MINHA TERNA, SINGELA E QUERIDA SEARA DO VARZEAMAR,
POR JOÃO MARIA LUDUGERO
Resta, acima de tudo, essa capacidade de Varzeamar
Essa intimidade perfeita com o silêncio ao longe,
Resta essa canção astuta pedindo carinho de mãe
Pedindo um abraço do pai, satisfeito na alegria de ter nascido,
E viver de amortecer as dores que marejam meus olhos d'água,
Em razão de aguentar um coração partido...de saudades!
Resta esse antigo respeito pela praça do Encontro Cleberval Florêncio,
Uma roda de conversa na praça da algarobeira,
De frente ao Recanto do Luar de Raimundo Bento
Esse falar baixo, sem alarido, essa cantiga de bem-te-vizinho
Essa mão que tateia antes de ter, esse receio
De ferir tocando, essa forte mão de menino levado da breca
Esse amparo repleto de mansidão para com tudo quanto existe,
Desde à beira do rio Joca ao vapor de Zuquinha...
Resta essa avidez, essa alegria de versos e gestos
Essa garra cada vez maior em quebrar o pote da fantasia
Essa acrobacia infantil de quem espera deslanchar o carrinho de rolimã
Essa brincadeira levada a sério e tão bem apanhada na poesia vivida.
Resta essa comunhão com a sintonia da Várzea das Acácias,
Esse sentimento da Fé em repouso, essa ávida simultaneidade
Do tempo, essa astuta composição poética sem embromação,
Em busca de um formoso mamão maduro, na condição de sanhaço só.
Resta esse coração partido a marejar meus olhos d'água
Diante da igreja-matriz de São Pedro Apóstolo, essa alegria
Diante do cotidiano; ou esse súbito lamento
Ao ouvir passos da mulher que chora na noite
Dentro da lenda que se perde na história...
Resta essa vontade de chorar diante da lembrança
Da minha inesquecível professora Zilda Roriz de Oliveira
Essa saudade em face de me encontrar distante
Essa imensa ilusão convertida em verdade
De que a vida é mesmo assim pelas bermas do deslinde,
Ao me achar diante das duas palmeiras imperiais do padroeiro.
Restam tantas e quantas recordações da velha infância
Dos papos subitamente desentranhados no banco de Nina
Lá de frente à casa de Madrinha Joaninha Mulato
De pequenos manjares, essa bonita capacidade
De rir à toa, na mais fantástica alegoria de ser útil
E essa coragem para entreter-se na varzeanidade.
Resta essa distração, essa disponibilidade, essa estripulia
De quem sabe que tudo já foi como será no vão do vir-a-ser
E ao mesmo tempo essa vontade de servir a contento, essa
Contemporaneidade com o amanhã dos varzeanos do agreste verde
Que não tiveram ontem nem hoje, mas persistem na distinção da lida,
A correr, a andar, a voar dentro e alto, pela seara de Ângelo Bezerra,
No mais possante e destemido tô-fraco feito guiné ou galinha d'Angola
Resta essa inenarrável capacidade de Varzeamar em acordes
De enaltecer a realidade, dentro dessa amplitude
De aceitá-la tal como é, e essa visão apaixonante
Ampla dos acontecimentos, e essa impressionante
E necessária paciência, e essa memória anterior
De um singelo espaço existente , e esse entusiasmo
Espairecido, e essa pequenina luz tão varzeamável
A que o poeta Ludugero dá o nome de esperança renovada.

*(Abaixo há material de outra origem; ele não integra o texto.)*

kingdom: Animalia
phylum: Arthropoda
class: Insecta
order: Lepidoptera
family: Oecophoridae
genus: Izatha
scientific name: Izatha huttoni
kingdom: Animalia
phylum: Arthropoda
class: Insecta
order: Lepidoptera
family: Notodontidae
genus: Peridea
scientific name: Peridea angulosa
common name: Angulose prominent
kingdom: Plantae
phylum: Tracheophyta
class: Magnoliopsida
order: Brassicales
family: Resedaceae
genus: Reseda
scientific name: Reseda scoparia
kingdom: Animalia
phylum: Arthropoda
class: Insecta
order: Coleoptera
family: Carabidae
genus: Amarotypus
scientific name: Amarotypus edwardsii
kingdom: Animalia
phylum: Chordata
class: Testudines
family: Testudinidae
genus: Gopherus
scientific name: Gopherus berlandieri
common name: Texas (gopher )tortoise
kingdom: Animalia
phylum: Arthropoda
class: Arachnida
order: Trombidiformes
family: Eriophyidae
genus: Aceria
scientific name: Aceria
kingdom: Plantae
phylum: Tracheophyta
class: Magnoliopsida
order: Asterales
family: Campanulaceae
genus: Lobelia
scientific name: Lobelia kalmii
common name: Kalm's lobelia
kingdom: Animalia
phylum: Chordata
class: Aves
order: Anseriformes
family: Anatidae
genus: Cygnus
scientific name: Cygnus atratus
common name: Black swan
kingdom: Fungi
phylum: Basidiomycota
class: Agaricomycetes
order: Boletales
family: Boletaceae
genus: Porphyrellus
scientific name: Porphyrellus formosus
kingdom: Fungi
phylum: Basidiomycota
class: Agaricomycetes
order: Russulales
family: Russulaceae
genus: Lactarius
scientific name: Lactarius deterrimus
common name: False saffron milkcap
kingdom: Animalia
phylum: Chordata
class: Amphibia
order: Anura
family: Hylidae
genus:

E assim, ainda resta esse desejo de sentir-se igual a todos
De refletir-se em olhares curiosos cheios de memória
Resta essa riqueza intrínseca, essa vaidade plena
De não querer ser majestoso príncipe senão do seu chão-de-dentro.
Resta essa roda de conversa cotidiana com a morte, essa curiosidade
Pelo momento a vir, quando, apressada ela virá me entreabrir a porteira
Como uma velha amante esbaforida ao desvelo da sorte então consentida,
Mas recuará em véus ao ver-me junto à bem-amada Várzea das Acácias.
Resta esse constante esforço para caminhar dentro do agreste
Esse eterno levantar-se depois de cada queda ao vão do estio
Essa incessante busca de equilíbrio no fio da navalha advinda
Essa terrível coragem diante do grande receio, e esse medo da cuca
Infantil de ter pequenas coragens, chegando a assanhar até mesmo
Os pelos da venta, em face do oásis-meio do labirinto que se recria
E ganha o mundo, a partir das quatro-bocas da Várzea das Acácias!